The idea that Abrams would be the first black woman elected governor took a backseat in her fight for a runoff election, which would have taken place if neither candidate surpassed 50% of the vote. But Abrams’ election night choice of blue was a clear signal that her push for a runoff was not just about her unwillingness to concede a brutal election she’s spent years working toward, but about the responsibility she feels to the history of a movement.

Aimee Allison, the president of Democracy in Color, which advocates for broad changes in politics based on data showing the possibility of a progressive, multiracial electorate, said Abrams’ ability to build a coalition in Georgia has “shown the country that black women are the saving graces of our democracy,” she said.

Emaan England, a native Atlantan and Spelman graduate, said, “What is radical about Spelman College is that black women are taught from the moment they step on campus that they are being uniquely prepared to change the world and that they have an obligation to do so. Stacy has built her experience through her service for the state of Georgia, but the fight in Stacey is from Spelman.”

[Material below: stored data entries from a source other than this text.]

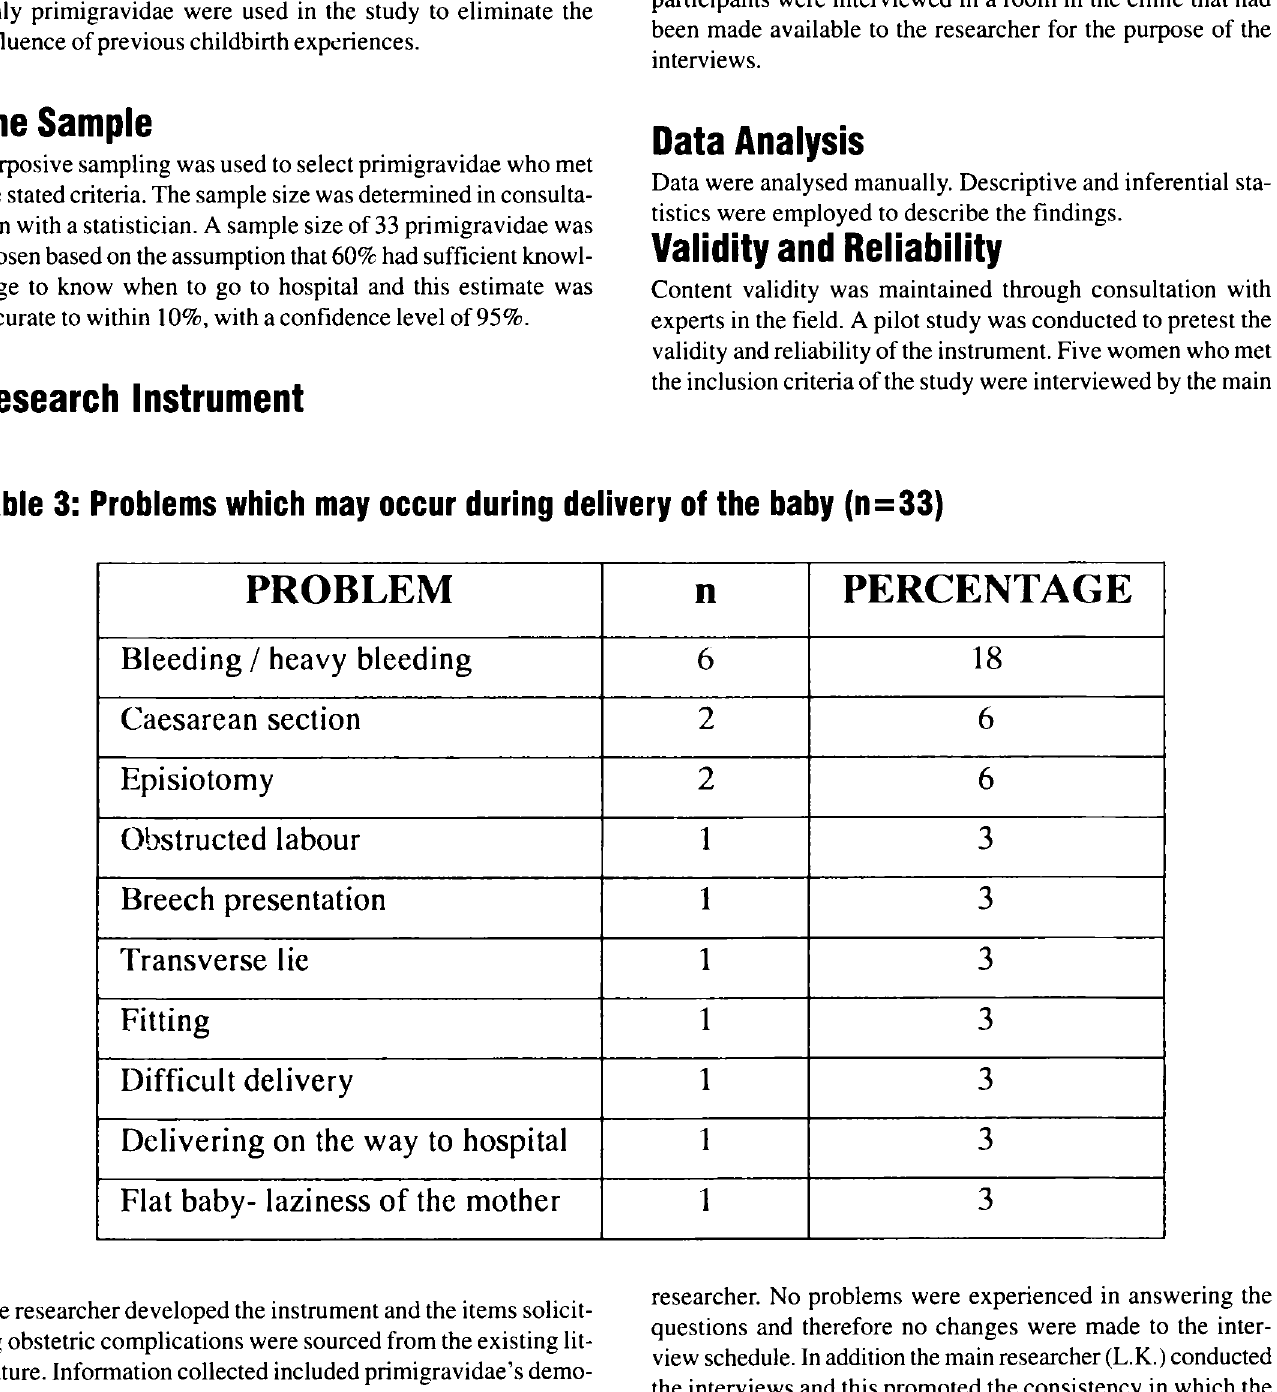
Table 3: Problems which may occur during delivery of the baby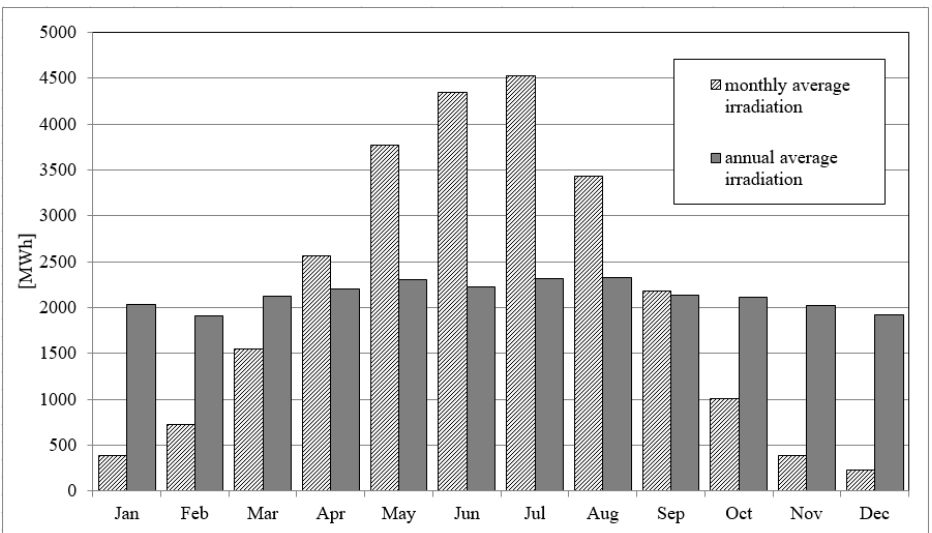
Figure 5. Annual cycle of solar radiation on vertical walls of 130 buildings in the research area. Greyish bars result from annual averaged radiation input values, dashed bars from monthly averaged input values (from German Weather Service, 2016). Values accumulate from all wall surfaces without a distinction of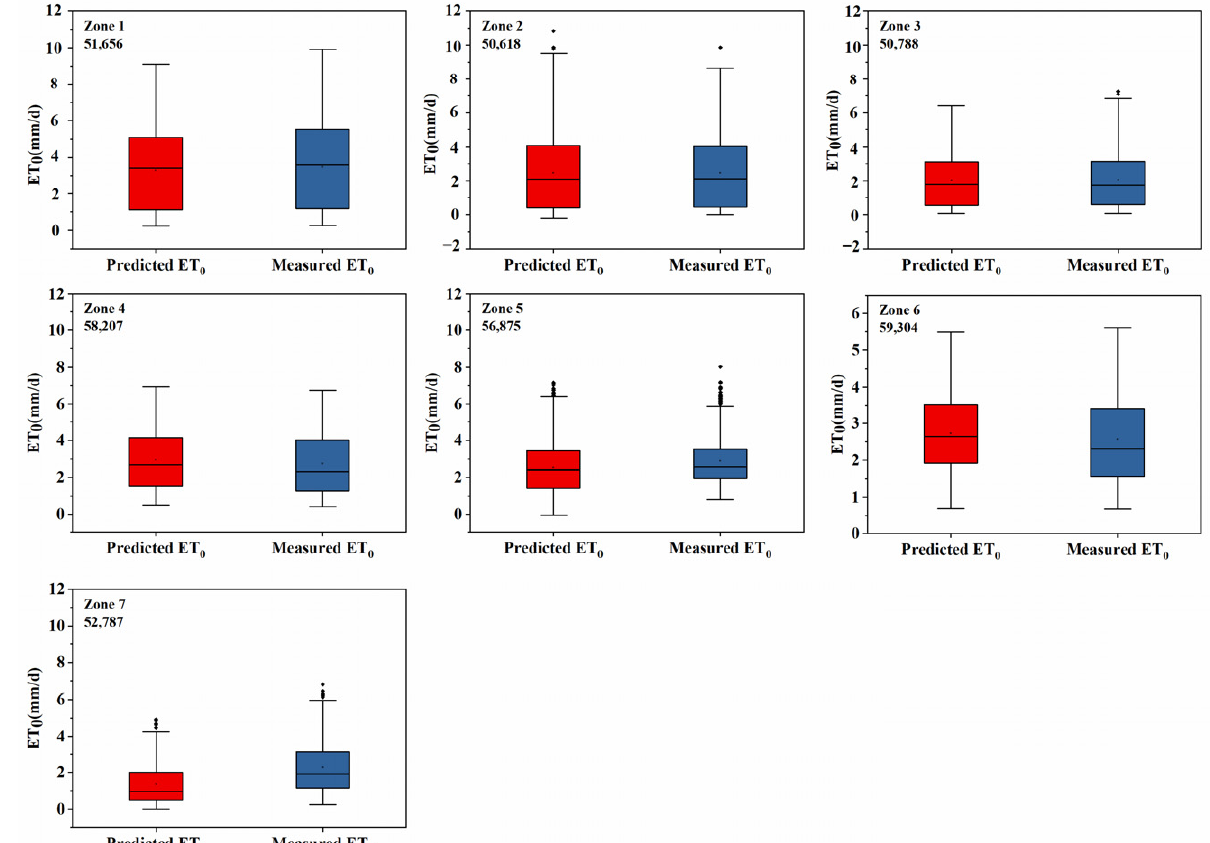
Figure 7. The box diagram of CLDAS and FAO56 PM values of ET 0 in different climates.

There is also now the question of how the legacy of the race affects the next generation of voters. Abrams’ loss felt so final so suddenly that already Georgians were ready to talk about how it would affect them. Abrams spoke on election night of the choice between “division and trickery, or a leadership that defends your rights, your kids, your community and your right to vote in America.” Abrams, her supporters said, was down to earth. She was authentic. She, in the words of one interviewee, “told all her business.” And still. “This is going to affect the younger generation’s attitude about voting. They already feel like it doesn’t matter.”

Latasha’s mind was on her 9-year-old boy, Carling, the smart, determined son of a military family who, like Abrams, wants to be president. “It’s things like this that makes me scared for him,” she said.

“I just don’t want this to hold him back.”